Lab Report #4: GIS & Geospatial Visualization
For this lab experimentation with mapping, I decided to try making small multiples of quilt patterns using Tableau. My goal is to use this software to create these individual pattern maps, and then incorporate them into the infographic that will be part of my final project.
Tableau Public program, Paint, shape files for 1850 U.S. geography, Carto DB, Quilt Index dataset
1. I located shape files for the United States at different points in history at https://www.nhgis.org/. I loaded up CartoDB to use these in my visualization, but when I tried to upload them I was told that the file was too large, so I used Tableau.
2. After uploading my dataset to Tableau, I had to manually change the locations to states so that the program would plot the points. There were some records which had no state, so I deleted them from the working file in class, and reduced my dataset from 175 items to 94.
3. The first map I created had all of the patterns in one visualization, with colors showing pattern and sizes showing the number of quilts. The visualization uses 19 different colors.
4. I moved on to creating small multiples, using the pattern and location fields, but for some reason the dates were not being parsed correctly after I redefined the type of data in the cell. I wanted to attempt to use shades of a color in order to show the dates.
5. Finally I changed the date field back to a ‘Dimension’ and was able to achieve a gradient.
6. At home I went back to the original data set, which includes links to the item records, and found a specific location and date for each quilt. This gave me a dataset with 171 records. If the location for where a quilt was made was not clear in the full item record (in the ‘location’, ‘provenance’, ‘quilt history’, or ‘quiltmaker address’ fields), then I entered a location based on the field with the address of the owner (usually a relative/descendant of the quiltmaker) who brought the quilt in for documentation or donation. There were ~dozen instances where I entered the location of the contributor (to the Quilt Index) or the quilt collection.
7. I uploaded the file into Tableau, and created a map visualization using the pattern field, which once again gave me horizontal maps. I used the pattern field again to create columns, which gave me a grid with square maps. The ones that I need traveled in a diagonal from the top left of the visualization to the bottom right:
8. Using Paint, I cropped screen shots of each pattern map for small multiples.
I pasted these in to this document without distorted the size from which they are cropped, as well as the legend, so the sizes on the legend should be appropriate to the sizes of the small multiples. Overall I am pleased with the way that they turned out. Some of the maps are dense, and in order to fit them in the same size square you lose readability (Log Cabin, Sunflower, Tulip, Reel), but I think that can be sacrificed for the overall effect. It was also too bad that I couldn’t use the original shape files from 1850 that I found, with CartoDB, but ultimately since I am using small multiples, the shapes are tiny and it probably doesn’t matter.
Another issue I left alone is the problems I am having with the date field. I am going to have to enter a day and month for all of the items, and also comb through the records removing inappropriate records. In this lab report visualization, even though I selected 1800-49 as my period in the advanced search, the results returned include quilts that are dated after 1850. There are two different ways to search dates for quilts, and not all quilts have metadata in the period field. Searching a specific date range will probably give me a completely different dataset. I stuck with this one only because of the amount of time that has been invested in cleaning it so it works with different visualization tools. I can see that it is really important to prepare for anything as far as collecting metadata and creating a dataset, there are visualization tools yet to be developed that you will want to use with it in the future.

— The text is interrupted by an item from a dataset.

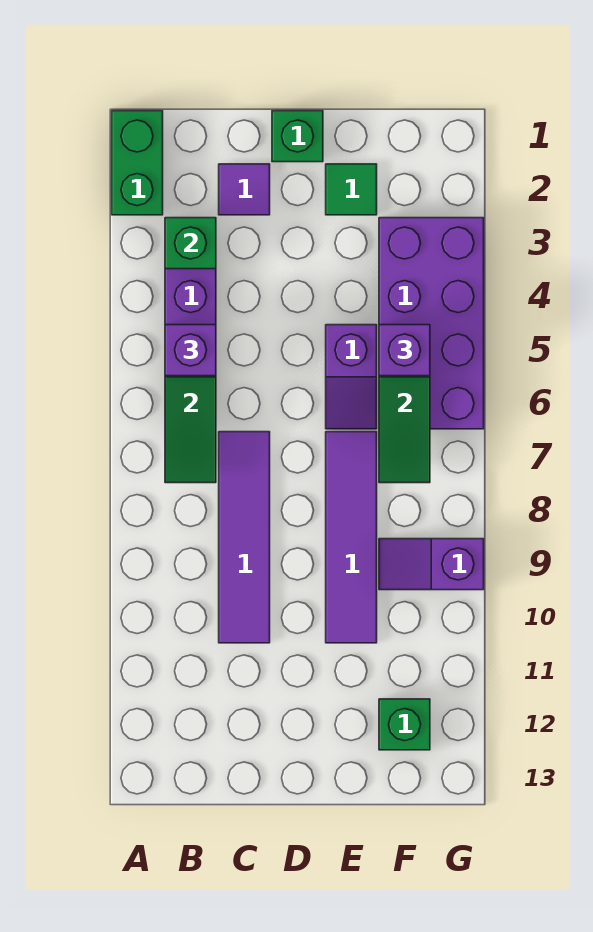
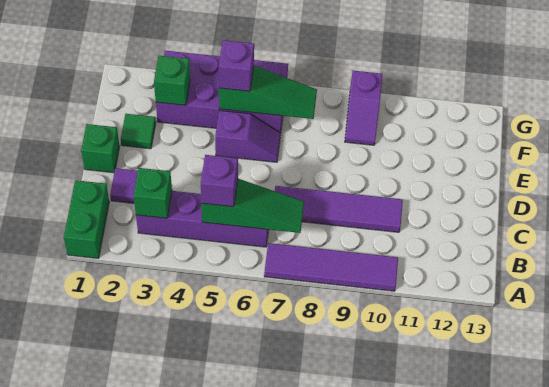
green 1x2 brick [112,111,163,215] -> green 1x2 brick turned to [64,180,109,258]
purple 1x4 tile [326,432,377,643] -> purple 1x4 tile moved to [264,243,398,291]
green 1x1 brick [379,699,430,750] -> green 1x1 brick moved to [154,56,190,105]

I chose shades of blue for my markers because in the final visualization that I do for my project I will find ways to highlight significant details using green and red. Otherwise the background colors for the visualization will be sepia tones and grey scale. The most important thing I will have to revisit for my project is my dataset, so I will be spending some time with Google Refine this month cleaning and finalizing the data that will inform the geospatial and time-series analysis the best. There are also alternate names for some of the quilt patterns that I discovered while doing research on their origins in Barbara Brackman’s Encyclopedia of Quilt Patterns. I need to search those pattern names in the Quilt Index, and chose what range of years I want to represent. Getting the dates right will be essential for being able to do any serious analysis using the visualization!
Update April 19, 2013: I decided to select a few of the earliest examples for each pattern. Because certain patterns occurred so infrequently, like the cotton leaf, this gave me a dataset that ranged between 1-10 items for each pattern – with no data after 1940. The three fields I used are pattern, year, and location (state). I was able to save my visualization to the web with Tableau, and embed the maps into this webpage.